- **Given passage**

*** Block opens ***

Of course, the dash-uploader should be designed in such a way that authentication is possible (and relatively easy). So the topic is good to be kept in mind.

About this PR

Yeah that is a valid point, do we need multiple calls to du.configure_upload. Actually, what I was thinking what would be really helpful as the next step, is to make a list of requirements / wishes on what we really wish to accomplish, and how the user of dash-uploader would use the features. In my opinion, having multiple dash-uploader components on same web app would be "nice to have", but I think I remember only one person asking about if it could be made possible. The React component should be only ever sending AJAX calls to one address, that is for sure. But, should it be possible to send them directly cross-domain (to a flask server?). Or, would it be better to make the Javascript always talk with the "main dash app", so that authentication is easy, and then "pipe" the calls forward to somewhere else, if needed?

*** Block closes ***

- **Actions to take**
1. In the dash-uploader discussion, how many people does the writer remember asking whether multiple dash-uploader components on the same web app could be made possible?
2. Continue the dash-uploader discussion from where it stops, carrying on its line of thought.

- **Data for analysis**
*** Block opens ***

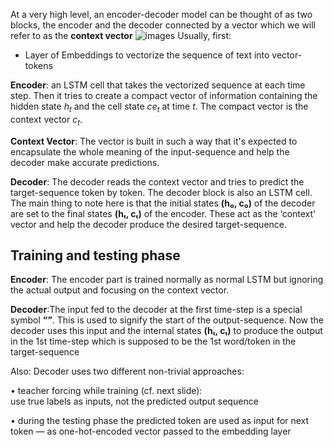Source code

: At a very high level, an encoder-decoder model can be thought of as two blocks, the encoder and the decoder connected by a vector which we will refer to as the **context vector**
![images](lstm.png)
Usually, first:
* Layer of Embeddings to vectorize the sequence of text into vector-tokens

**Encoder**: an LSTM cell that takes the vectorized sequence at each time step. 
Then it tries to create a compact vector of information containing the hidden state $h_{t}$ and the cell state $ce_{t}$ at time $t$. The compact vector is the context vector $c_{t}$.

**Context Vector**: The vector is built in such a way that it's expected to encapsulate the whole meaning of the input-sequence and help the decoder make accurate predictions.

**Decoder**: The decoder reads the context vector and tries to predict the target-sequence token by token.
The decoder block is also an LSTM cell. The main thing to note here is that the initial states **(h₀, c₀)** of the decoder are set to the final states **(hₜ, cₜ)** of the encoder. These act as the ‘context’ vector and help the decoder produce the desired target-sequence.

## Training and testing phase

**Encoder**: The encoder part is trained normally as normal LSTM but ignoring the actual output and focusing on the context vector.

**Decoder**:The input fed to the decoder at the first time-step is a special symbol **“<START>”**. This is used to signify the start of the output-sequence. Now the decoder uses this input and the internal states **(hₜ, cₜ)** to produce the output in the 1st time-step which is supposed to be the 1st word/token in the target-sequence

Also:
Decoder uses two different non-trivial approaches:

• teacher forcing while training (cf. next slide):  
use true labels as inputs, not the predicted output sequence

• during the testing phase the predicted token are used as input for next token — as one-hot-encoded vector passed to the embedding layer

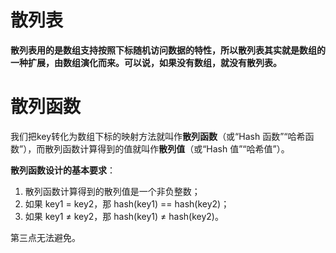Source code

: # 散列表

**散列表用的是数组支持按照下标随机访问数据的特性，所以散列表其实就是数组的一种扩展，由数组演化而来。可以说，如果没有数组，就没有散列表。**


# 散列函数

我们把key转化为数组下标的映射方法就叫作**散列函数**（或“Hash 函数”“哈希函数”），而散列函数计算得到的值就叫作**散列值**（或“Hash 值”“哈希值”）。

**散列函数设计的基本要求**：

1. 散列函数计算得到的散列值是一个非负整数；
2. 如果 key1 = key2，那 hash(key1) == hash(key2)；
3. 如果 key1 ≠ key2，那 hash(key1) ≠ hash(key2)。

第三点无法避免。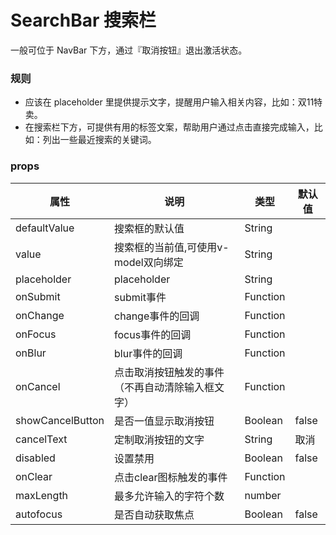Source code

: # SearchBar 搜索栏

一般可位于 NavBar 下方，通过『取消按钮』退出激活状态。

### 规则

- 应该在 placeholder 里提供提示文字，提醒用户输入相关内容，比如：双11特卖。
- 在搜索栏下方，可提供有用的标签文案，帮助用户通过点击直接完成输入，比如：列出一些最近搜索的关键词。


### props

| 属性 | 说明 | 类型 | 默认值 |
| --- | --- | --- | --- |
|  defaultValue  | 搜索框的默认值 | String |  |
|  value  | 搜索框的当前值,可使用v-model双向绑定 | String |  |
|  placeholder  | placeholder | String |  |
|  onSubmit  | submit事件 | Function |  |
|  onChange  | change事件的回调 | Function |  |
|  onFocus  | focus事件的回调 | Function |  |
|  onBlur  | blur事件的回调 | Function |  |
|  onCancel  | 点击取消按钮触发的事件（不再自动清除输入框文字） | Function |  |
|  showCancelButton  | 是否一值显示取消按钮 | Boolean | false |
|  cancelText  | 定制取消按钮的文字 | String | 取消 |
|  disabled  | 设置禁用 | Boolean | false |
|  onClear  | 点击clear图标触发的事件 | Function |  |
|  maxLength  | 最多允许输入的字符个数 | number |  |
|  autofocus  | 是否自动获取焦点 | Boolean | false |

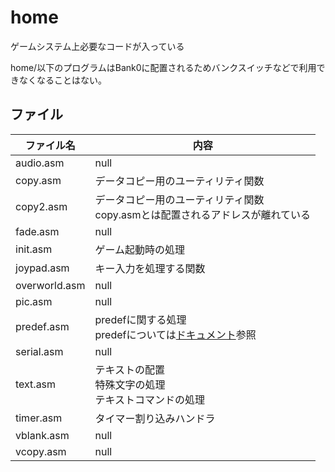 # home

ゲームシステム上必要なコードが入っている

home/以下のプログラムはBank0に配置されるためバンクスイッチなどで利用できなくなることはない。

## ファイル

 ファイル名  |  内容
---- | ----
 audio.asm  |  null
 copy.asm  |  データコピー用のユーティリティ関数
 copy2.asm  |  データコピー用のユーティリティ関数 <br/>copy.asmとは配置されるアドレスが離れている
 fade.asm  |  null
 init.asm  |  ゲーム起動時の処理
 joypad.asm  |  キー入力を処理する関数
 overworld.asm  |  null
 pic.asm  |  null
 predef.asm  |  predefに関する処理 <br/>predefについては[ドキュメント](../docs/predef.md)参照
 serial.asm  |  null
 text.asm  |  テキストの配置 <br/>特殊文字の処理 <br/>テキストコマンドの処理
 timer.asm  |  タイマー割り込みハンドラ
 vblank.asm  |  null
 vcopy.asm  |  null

*** Block closes ***
*** Block opens ***

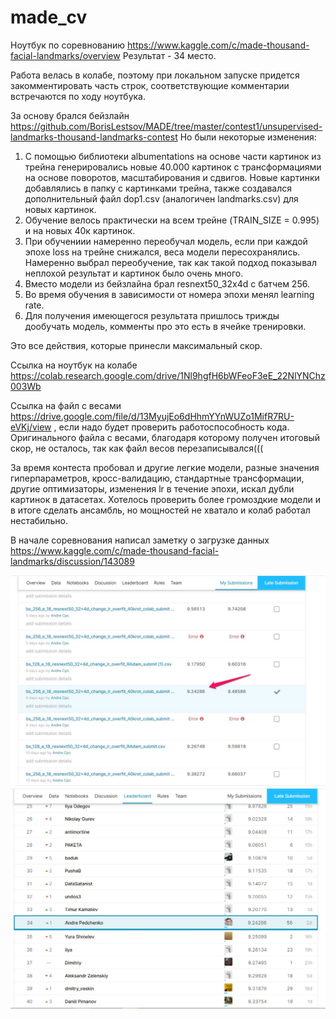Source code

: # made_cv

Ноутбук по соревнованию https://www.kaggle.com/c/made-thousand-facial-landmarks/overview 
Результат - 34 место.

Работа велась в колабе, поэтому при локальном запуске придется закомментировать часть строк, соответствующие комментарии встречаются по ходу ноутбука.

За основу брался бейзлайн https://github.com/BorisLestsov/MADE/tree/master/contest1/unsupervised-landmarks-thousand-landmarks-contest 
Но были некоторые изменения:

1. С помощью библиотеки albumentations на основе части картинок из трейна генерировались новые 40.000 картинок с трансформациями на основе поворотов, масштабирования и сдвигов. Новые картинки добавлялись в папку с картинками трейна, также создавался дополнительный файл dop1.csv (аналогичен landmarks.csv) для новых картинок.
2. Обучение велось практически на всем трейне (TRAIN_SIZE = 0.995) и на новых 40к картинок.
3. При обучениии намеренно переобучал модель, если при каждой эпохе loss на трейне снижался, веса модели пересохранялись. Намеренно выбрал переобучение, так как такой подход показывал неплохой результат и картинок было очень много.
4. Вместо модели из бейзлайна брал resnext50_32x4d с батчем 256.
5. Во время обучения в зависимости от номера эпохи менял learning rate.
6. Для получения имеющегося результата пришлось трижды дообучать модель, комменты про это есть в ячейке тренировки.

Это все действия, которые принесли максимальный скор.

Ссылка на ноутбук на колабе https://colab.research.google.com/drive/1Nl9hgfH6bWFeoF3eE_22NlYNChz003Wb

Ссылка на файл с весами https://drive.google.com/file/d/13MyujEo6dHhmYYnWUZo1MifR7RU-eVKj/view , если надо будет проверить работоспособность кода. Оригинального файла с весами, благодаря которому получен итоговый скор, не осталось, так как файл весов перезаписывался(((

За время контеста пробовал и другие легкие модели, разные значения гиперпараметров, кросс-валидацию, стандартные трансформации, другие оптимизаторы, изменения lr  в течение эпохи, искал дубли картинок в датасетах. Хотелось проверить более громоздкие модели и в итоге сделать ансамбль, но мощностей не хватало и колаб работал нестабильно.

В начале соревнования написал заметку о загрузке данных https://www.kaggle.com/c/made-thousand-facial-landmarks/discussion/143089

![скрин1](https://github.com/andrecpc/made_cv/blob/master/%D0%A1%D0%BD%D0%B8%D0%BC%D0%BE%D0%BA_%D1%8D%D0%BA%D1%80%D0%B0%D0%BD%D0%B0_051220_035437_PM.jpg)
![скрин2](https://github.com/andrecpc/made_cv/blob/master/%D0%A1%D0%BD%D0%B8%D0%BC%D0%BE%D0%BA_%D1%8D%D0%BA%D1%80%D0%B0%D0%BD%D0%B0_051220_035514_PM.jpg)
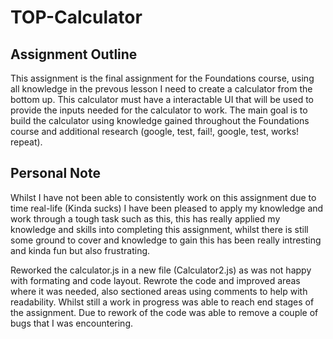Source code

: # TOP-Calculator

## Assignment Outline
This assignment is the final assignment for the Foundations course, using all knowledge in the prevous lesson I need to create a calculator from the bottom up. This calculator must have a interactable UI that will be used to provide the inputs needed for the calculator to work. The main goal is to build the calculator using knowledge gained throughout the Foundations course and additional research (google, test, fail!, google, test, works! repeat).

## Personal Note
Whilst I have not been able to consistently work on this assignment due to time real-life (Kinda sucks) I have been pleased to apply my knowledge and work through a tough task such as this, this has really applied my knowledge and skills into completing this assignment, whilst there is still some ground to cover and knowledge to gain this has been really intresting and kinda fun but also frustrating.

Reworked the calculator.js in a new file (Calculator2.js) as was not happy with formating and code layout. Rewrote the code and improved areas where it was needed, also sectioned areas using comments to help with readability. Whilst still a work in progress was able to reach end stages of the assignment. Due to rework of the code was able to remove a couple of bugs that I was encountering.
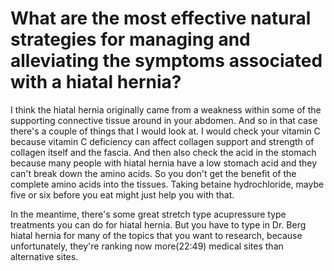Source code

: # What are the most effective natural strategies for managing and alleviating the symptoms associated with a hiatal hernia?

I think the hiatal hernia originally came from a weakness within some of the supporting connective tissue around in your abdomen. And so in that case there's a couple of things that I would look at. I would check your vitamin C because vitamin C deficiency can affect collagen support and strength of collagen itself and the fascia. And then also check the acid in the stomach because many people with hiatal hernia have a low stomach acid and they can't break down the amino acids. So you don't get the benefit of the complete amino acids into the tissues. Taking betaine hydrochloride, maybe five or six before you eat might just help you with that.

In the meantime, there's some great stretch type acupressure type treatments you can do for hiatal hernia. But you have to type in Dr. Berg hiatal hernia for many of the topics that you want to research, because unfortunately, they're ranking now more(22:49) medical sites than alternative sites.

*** Block closes ***
*** Block opens ***

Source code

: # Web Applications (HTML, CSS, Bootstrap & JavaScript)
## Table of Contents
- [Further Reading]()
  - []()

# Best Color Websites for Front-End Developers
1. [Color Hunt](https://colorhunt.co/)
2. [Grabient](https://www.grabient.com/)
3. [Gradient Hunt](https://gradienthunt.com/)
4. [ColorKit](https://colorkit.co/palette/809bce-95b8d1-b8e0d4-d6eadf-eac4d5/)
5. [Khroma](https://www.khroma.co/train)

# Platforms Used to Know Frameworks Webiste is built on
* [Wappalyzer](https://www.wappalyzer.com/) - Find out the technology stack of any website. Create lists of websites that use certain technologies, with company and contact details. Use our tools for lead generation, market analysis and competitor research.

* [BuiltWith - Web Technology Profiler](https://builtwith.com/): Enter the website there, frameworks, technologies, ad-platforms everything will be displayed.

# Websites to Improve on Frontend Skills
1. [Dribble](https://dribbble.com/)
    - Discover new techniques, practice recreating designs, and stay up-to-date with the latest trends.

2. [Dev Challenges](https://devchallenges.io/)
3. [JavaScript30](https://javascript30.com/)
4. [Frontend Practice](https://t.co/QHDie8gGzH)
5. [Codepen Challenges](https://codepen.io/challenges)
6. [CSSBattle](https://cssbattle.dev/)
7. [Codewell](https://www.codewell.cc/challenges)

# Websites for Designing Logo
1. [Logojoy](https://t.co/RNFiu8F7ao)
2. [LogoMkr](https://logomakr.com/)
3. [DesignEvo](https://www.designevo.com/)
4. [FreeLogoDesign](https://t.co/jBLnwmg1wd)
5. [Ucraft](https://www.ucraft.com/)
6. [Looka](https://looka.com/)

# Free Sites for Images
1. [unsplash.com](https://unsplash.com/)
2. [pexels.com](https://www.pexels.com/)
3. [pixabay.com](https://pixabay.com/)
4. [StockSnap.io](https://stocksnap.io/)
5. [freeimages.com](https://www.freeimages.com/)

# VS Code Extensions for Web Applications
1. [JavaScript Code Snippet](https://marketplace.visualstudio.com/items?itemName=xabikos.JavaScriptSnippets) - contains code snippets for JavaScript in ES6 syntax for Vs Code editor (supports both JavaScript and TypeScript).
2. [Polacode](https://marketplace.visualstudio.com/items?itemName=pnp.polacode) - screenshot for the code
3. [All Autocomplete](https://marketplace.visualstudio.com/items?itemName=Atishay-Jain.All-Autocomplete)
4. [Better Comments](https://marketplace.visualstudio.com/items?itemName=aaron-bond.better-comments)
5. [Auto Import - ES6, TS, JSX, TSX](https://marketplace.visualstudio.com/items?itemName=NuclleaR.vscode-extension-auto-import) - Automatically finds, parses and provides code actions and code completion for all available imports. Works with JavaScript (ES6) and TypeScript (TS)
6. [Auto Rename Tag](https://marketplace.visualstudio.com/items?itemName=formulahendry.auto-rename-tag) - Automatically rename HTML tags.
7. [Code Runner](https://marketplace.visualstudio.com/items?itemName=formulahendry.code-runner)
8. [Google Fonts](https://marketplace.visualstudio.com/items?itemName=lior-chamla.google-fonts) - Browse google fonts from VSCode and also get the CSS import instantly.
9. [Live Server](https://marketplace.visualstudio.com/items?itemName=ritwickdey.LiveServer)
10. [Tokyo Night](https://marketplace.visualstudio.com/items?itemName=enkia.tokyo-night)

*** Block closes ***

- **Results for each task**
1. Only one person.

2.
Here is a simple diagram which explains what I mean: image

Some random thoughts

cainmagi commented 3 years ago

Hello! I am back for this project now. First, please let me explain my understanding of your thoughts:

fohrloop commented 3 years ago

Hi @cainmagi ,

If I understood this correctly, this

As I have proposed before, the locally fired callback function needs to send a request to the remote service, and use the response of the service to provide the output value of the local callback. To implement this workflow. We need to write codes for sending requests (by urllib3 or requests) from the dashboard side, and codes for handling the requests (by Flask) from the remote side

..says that you were also about to pipe all the AJAX calls (from browser) through the Dash app to your Flask app (and not sending from browser directly to Flask)?

Thank you for the question! I would really much like to simplify the user experience by using du.Upload independently from du.configure_upload as you suggested. However, there are some restrictions that lead to the current dash-uploader API

fohrloop commented 3 years ago

What I am basically saying is that one needs to have one call to du.configure_upload (to open a route in the Flask app and define output folder) for each du.Upload component.

cainmagi commented 3 years ago

About request forwarding

Not really. Because

  1. We do not need to forward dash-uploader requests to the remote Flask service. Because with the cross-domain modifications, these requests have been already sent from the browser to the remote service directly. The dash app would not receive those requests in this case.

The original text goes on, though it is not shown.